The Domestic Violence Act was passed by the Ministry of Justice and Equality in January 2018. The Act improves the protections available to victims of domestic violence under both the civil and criminal law. Commencemnt of the Act falls under the National Strategy on Domestic, Sexual and Gender-based Violence (2016-2021).
The main improvements to the law contained in the Act are:
- An extensive but non-exhaustive list of factors that courts must consider when dealing with applications for domestic violence orders.
- Safety orders will be available to persons who are in intimate relationships but who are not cohabiting.
- Victims of domestic violence will be able to apply for an emergency barring order, lasting for 8 working days, where there is an immediate risk of significant harm. Emergency barring orders may be granted even if the victim has no legal or beneficial interest in the property or has an interest which is less than the perpetrator’s.
- Protection against cross-examination conducted in person of the applicant or respondent by the respondent or the applicant respectively where orders are being sought.
- Courts will be required to give reasons for decisions relating to applications for orders under the Act.
- It will be possible for victims to give evidence by live television link both in civil cases and in criminal cases for breaches of orders.
- A victim will have the possibility of being accompanied to court by a person of his or her choice to provide support during a civil hearing.
- The court will be able to seek the views of children where a safety or barring order is sought on behalf of a child. The court will have the option of appointing an expert to assist the court to ascertain the views of the child.
- The Courts Service will have an obligation to offer victims information on domestic violence support services.
- The courts will have the possibility of recommending that a perpetrator engages with services such as programmes aimed at perpetrators of domestic violence, addiction or counselling services.
- Restrictions will be put in place on media reporting and attendance by the general public at criminal court proceedings for breaches of civil domestic violence orders.
- A new criminal offence of forced marriage.
- A new criminal offence of coercive control.

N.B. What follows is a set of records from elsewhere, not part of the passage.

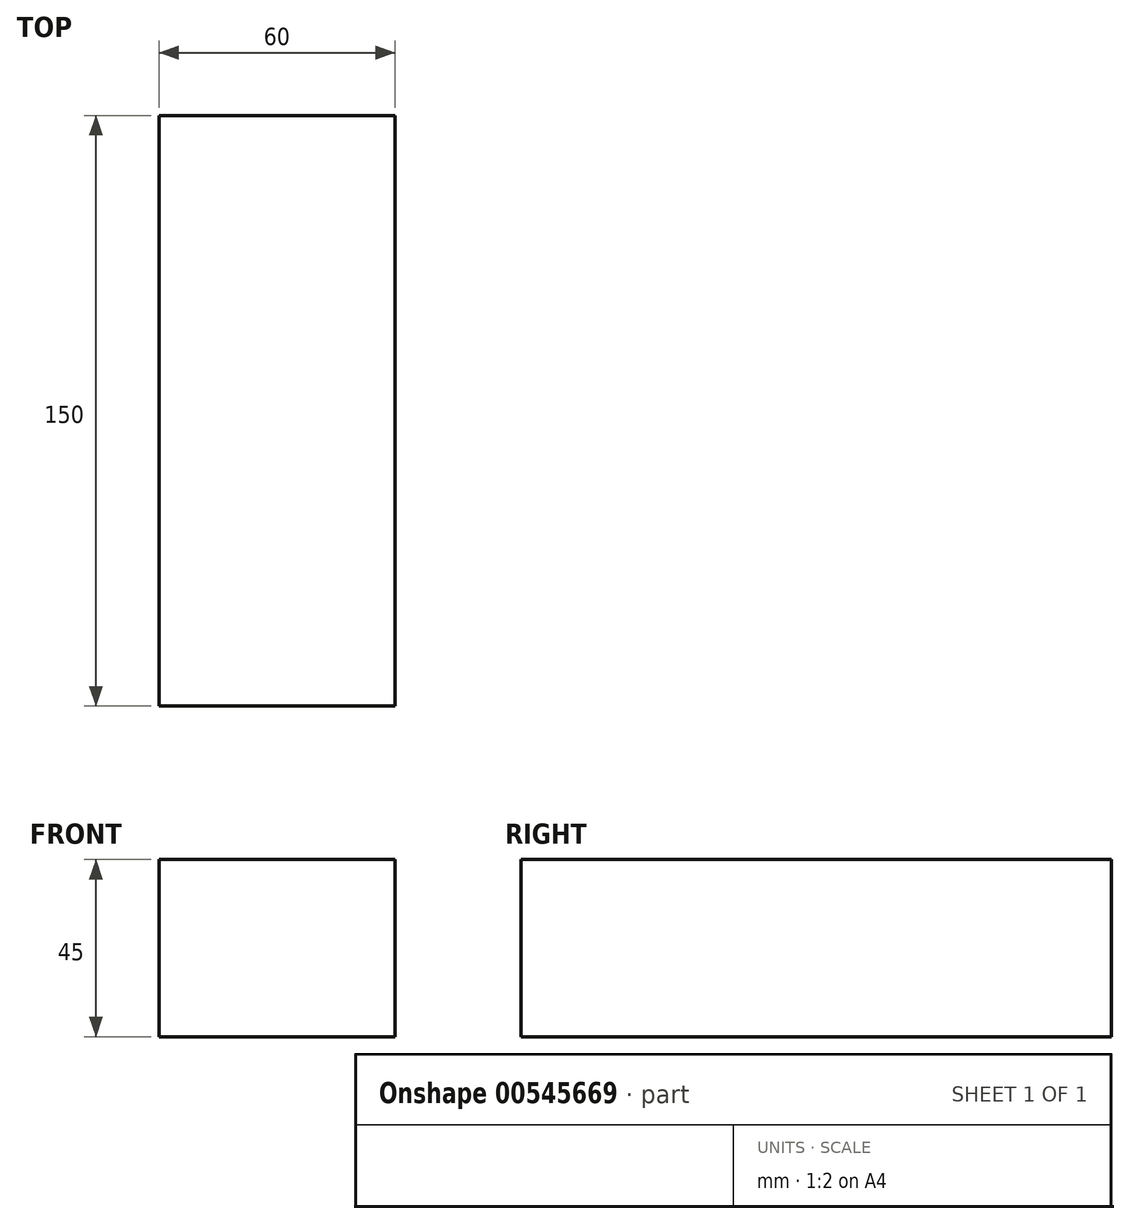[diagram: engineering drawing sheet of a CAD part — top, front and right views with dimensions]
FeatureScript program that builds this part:
annotation { "Feature Type Name" : "Feature", "Feature Type Description" : "" }
export const myFeature = defineFeature(function(context is Context, id is Id, definition is map)
    precondition{}
    {
        {
            var Q0;
            Q0=qCreatedBy(makeId("Top.planeOp"),FACE);
            var sketch = newSketch(context, id + "F0", { "sketchPlane" : qUnion([Q0])});
            skLineSegment(sketch, "E0.bottom", {"start": v(-42.48, 78.11) * mm, "end": v(17.52, 78.11) * mm});
            skLineSegment(sketch, "E0.top", {"start": v(-42.48, -71.89) * mm, "end": v(17.52, -71.89) * mm});
            skLineSegment(sketch, "E0.left", {"start": v(-42.48, 78.11) * mm, "end": v(-42.48, -71.89) * mm});
            skLineSegment(sketch, "E0.right", {"start": v(17.52, 78.11) * mm, "end": v(17.52, -71.89) * mm});
            skSolve(sketch);
        }
        {
            var Q0;
            Q0 = qSketchRegion(id + "F0", true);
            extrude(context, id + "F1", {"entities" : qUnion([Q0]), "oppositeDirection" : true, "depth" : 45 * mm, "offsetDistance" : 25 * mm});
        }
    });
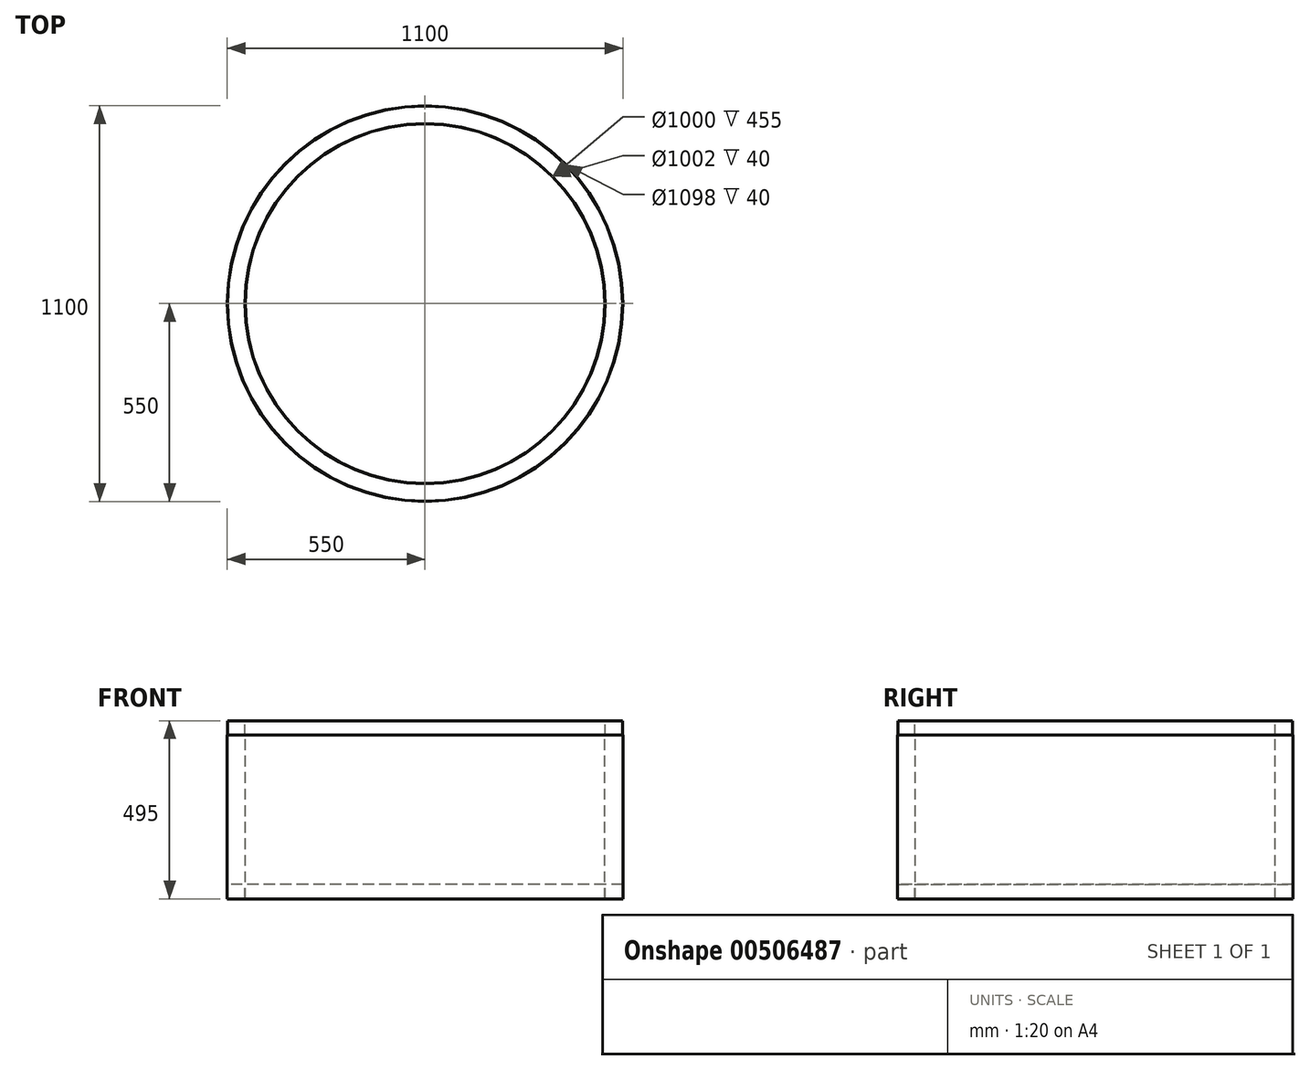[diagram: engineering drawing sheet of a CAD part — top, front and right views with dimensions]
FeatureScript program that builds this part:
annotation { "Feature Type Name" : "Feature", "Feature Type Description" : "" }
export const myFeature = defineFeature(function(context is Context, id is Id, definition is map)
    precondition{}
    {
        {
            var Q0;
            Q0=qCreatedBy(makeId("Front.planeOp"),FACE);
            var sketch = newSketch(context, id + "F0", { "sketchPlane" : qUnion([Q0])});
            skLineSegment(sketch, "E0", {"start": v(0, 74.87) * mm, "end": v(0, -73.71) * mm, "construction": true});
            skLineSegment(sketch, "E1", {"start": v(0, 374.84) * mm, "end": v(0, -528.94) * mm, "construction": true});
            skLineSegment(sketch, "E2", {"start": v(-500, -489.75) * mm, "end": v(-500, -34.75) * mm});
            skLineSegment(sketch, "E3", {"start": v(-500, -34.75) * mm, "end": v(-501, -34.75) * mm});
            skLineSegment(sketch, "E4", {"start": v(-501, -34.75) * mm, "end": v(-501, 5.25) * mm});
            skLineSegment(sketch, "E5", {"start": v(-501, 5.25) * mm, "end": v(-549, 5.25) * mm});
            skLineSegment(sketch, "E6", {"start": v(-549, 5.25) * mm, "end": v(-549, -34.75) * mm});
            skLineSegment(sketch, "E7", {"start": v(-549, -34.75) * mm, "end": v(-550, -34.75) * mm});
            skLineSegment(sketch, "E8", {"start": v(-550, -34.75) * mm, "end": v(-550, -489.75) * mm});
            skLineSegment(sketch, "E9", {"start": v(-550, -489.75) * mm, "end": v(-549, -489.75) * mm});
            skLineSegment(sketch, "E10", {"start": v(-549, -489.75) * mm, "end": v(-549, -449.75) * mm});
            skLineSegment(sketch, "E11", {"start": v(-549, -449.75) * mm, "end": v(-501, -449.75) * mm});
            skLineSegment(sketch, "E12", {"start": v(-501, -449.75) * mm, "end": v(-501, -489.75) * mm});
            skLineSegment(sketch, "E13", {"start": v(-501, -489.75) * mm, "end": v(-500, -489.75) * mm});
            skSolve(sketch);
        }
        {
            var Q0;
            Q0=qSketchRegion(id+"F0",true);
            var Q1;
            Q1=sQuery(id+"F0.wireOp",EDGE,"E1");
            revolve(context, id + "F1", {"entities" : qUnion([Q0]), "axis" : qUnion([Q1]), "revolveType" : RevolveType.FULL});
        }
    });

- Where a violent or sexual offence is committed by a person against his or her spouse, civil partner or person with whom he or she is in an intimate relationship, that fact shall be an aggravating factor at sentencing.
- The legislative provisions that enable persons who are aged under 18 to marry are repealed.
- Existing provisions on domestic violence are brought together in one piece of legislation to make the legislation easier to use.
Under the Domestic Violence Act 2018, from 1 January 2019 a person under the age of 18 years can no longer apply to the courts for permission to marry. The Act also makes forced marriage an offence, including removing a person from Ireland for the purpose of them being forcibly married. On conviction on indictment, a person is liable to a fine or a term of imprisonment not exceeding 7 years, or both.